Passage provided:
==============================

Image courtesy of The Walt Disney Company

Taking Big City Greens from 2D to 3D animation in Unreal Engine

When Disney Television Animation wanted a fresh take on their holiday-themed installment of Big City Greens, they settled on a reality-bending premise that sees the Greens enter the virtual world of “Outpost Infinity,” a three-dimensional departure from their usual 2D style.

Translating well-known 2D IP into a 3D environment is easier said than done, however. By working with Disney Technology teams and utilizing Unreal Engine, they developed a look that stayed true to the original artwork, building out a real-time CG pipeline quite unlike the conventional 3D approach. Ultimately what the team had to do was take a 2D pipeline and flip the script.

At 16 minutes in length, highly stylized, and created almost entirely in engine, the 3D footage in ‘Virtually Christmas’ is the first Unreal Engine episodic work produced by Disney—and the longest single animated episode they’ve created primarily using real-time technology.

==============================

Data to examine:
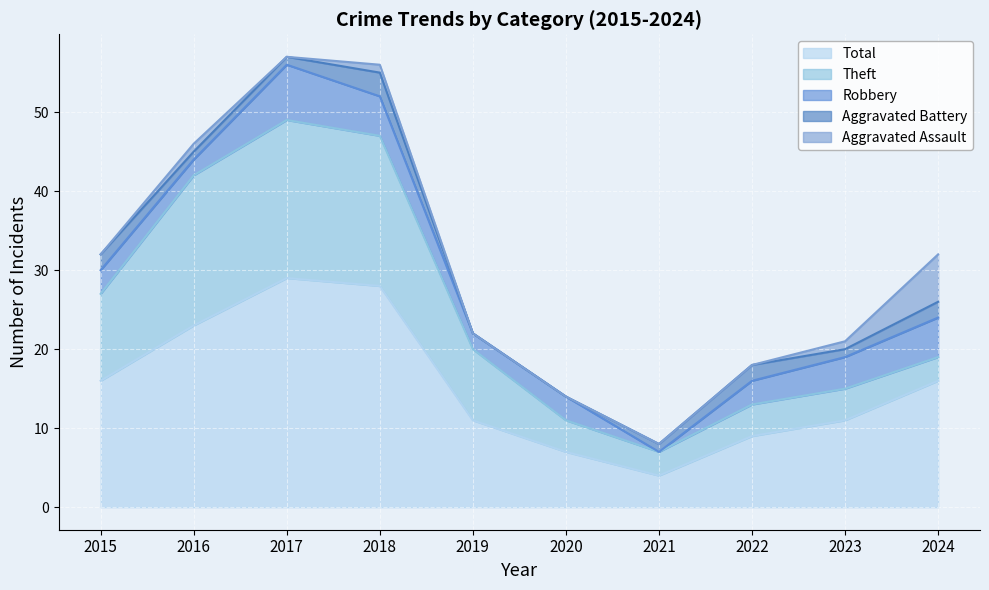

What are all the series names shown in the legend?

Total, Theft, Robbery, Aggravated Battery, Aggravated Assault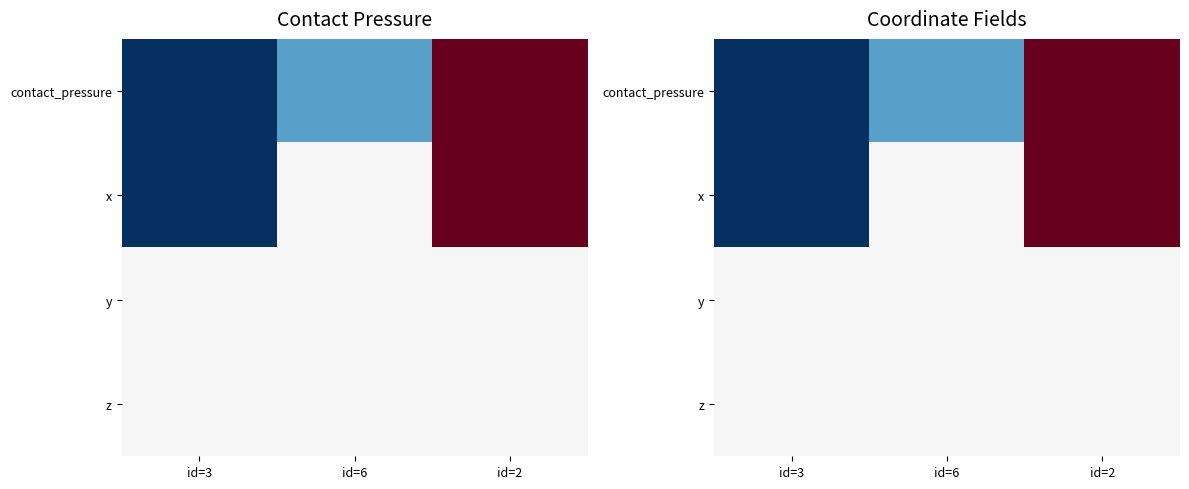

Between id=6 and id=2, which series saw the biggest shift?

contact_pressure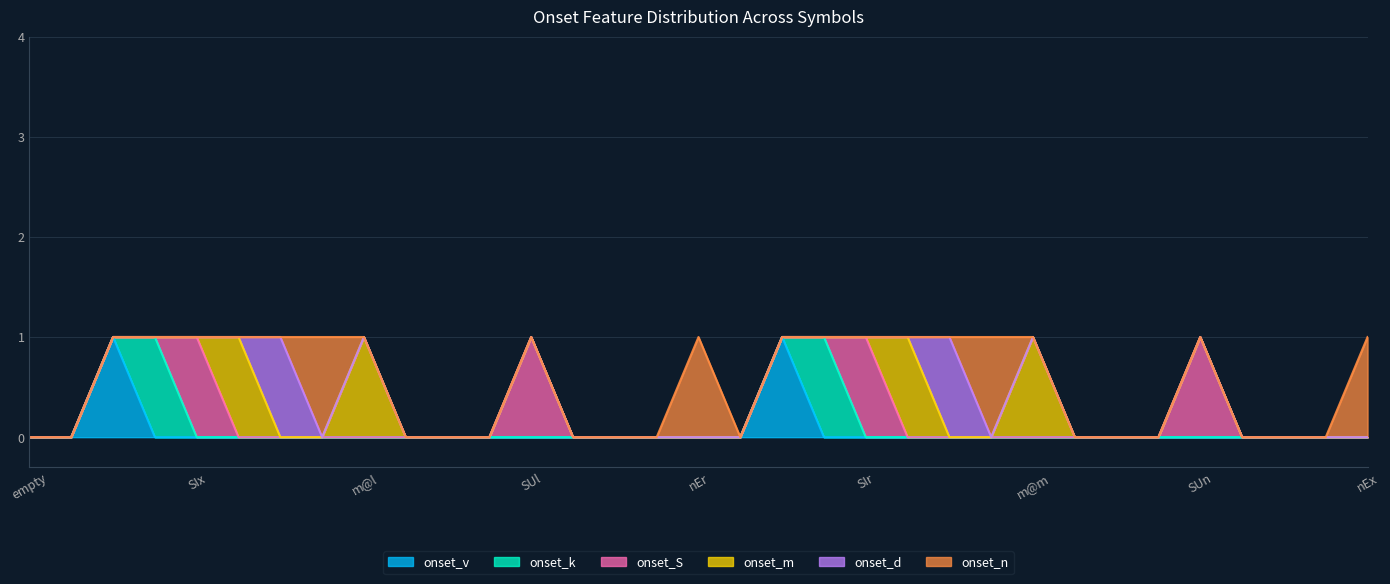

True or false: onset_d has more than 0 interior local peaks.

True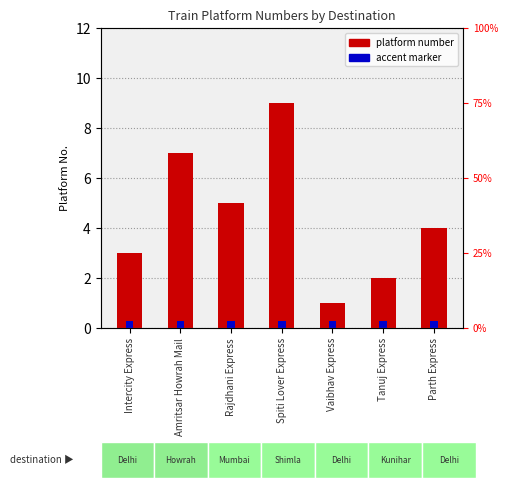

List the labels in order of value, largest first.

Spiti Lover Express, Amritsar Howrah Mail, Rajdhani Express, Parth Express, Intercity Express, Tanuj Express, Vaibhav Express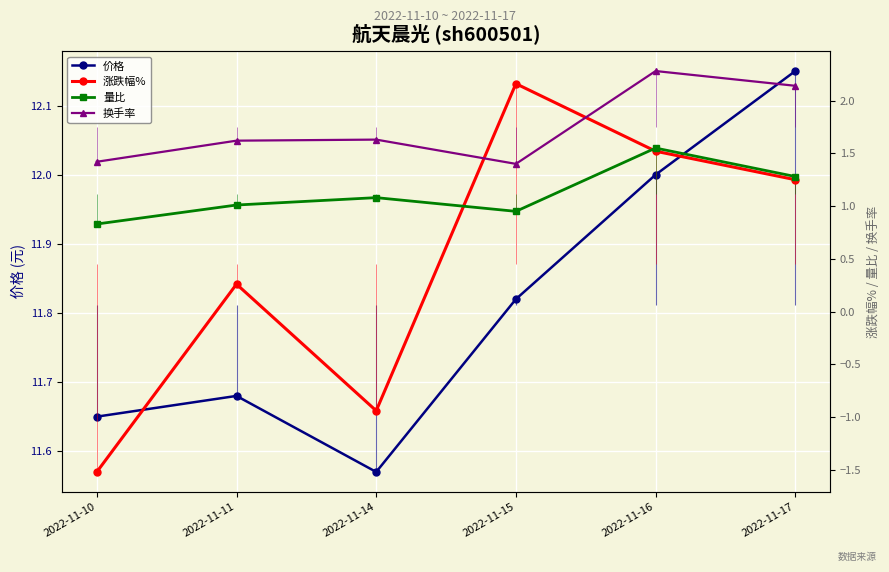

Reading right to left, what are all the values shown in this chart?

价格: 2022-11-17=12.2	2022-11-16=12.0	2022-11-15=11.8	2022-11-14=11.6	2022-11-11=11.7	2022-11-10=11.7
涨跌幅%: 2022-11-17=1.2	2022-11-16=1.5	2022-11-15=2.2	2022-11-14=-0.9	2022-11-11=0.3	2022-11-10=-1.5
量比: 2022-11-17=1.3	2022-11-16=1.6	2022-11-15=0.9	2022-11-14=1.1	2022-11-11=1.0	2022-11-10=0.8
换手率: 2022-11-17=2.1	2022-11-16=2.3	2022-11-15=1.4	2022-11-14=1.6	2022-11-11=1.6	2022-11-10=1.4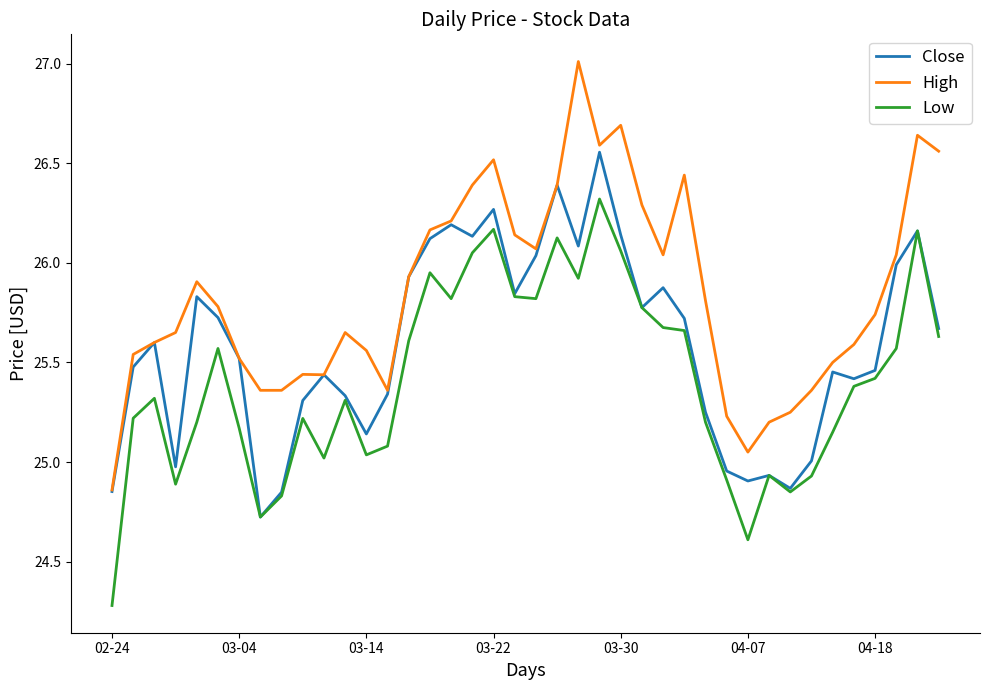

Which series has the largest total across all categories?

High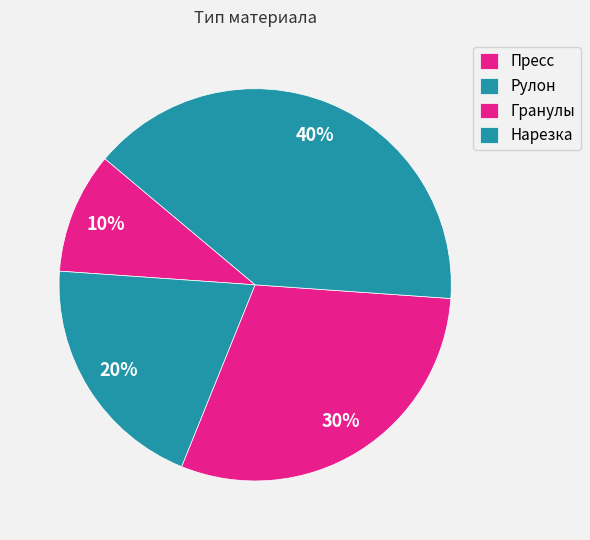

What is the largest slice in the pie chart?

Нарезка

==============================

Instructions:
a) Return the part of the Big City Greens article that opens with the words containing "Taking Big City" and closes with "flip the script.".
b) From the Big City Greens article, list every description of the 3D footage in 'Virtually Christmas' that appears in the final sentence before the words "the 3D footage".

Replies:
a)
Taking Big City Greens from 2D to 3D animation in Unreal Engine

When Disney Television Animation wanted a fresh take on their holiday-themed installment of Big City Greens, they settled on a reality-bending premise that sees the Greens enter the virtual world of “Outpost Infinity,” a three-dimensional departure from their usual 2D style.

Translating well-known 2D IP into a 3D environment is easier said than done, however. By working with Disney Technology teams and utilizing Unreal Engine, they developed a look that stayed true to the original artwork, building out a real-time CG pipeline quite unlike the conventional 3D approach. Ultimately what the team had to do was take a 2D pipeline and flip the script.

b)
- 16 minutes in length
- highly stylized
- created almost entirely in engine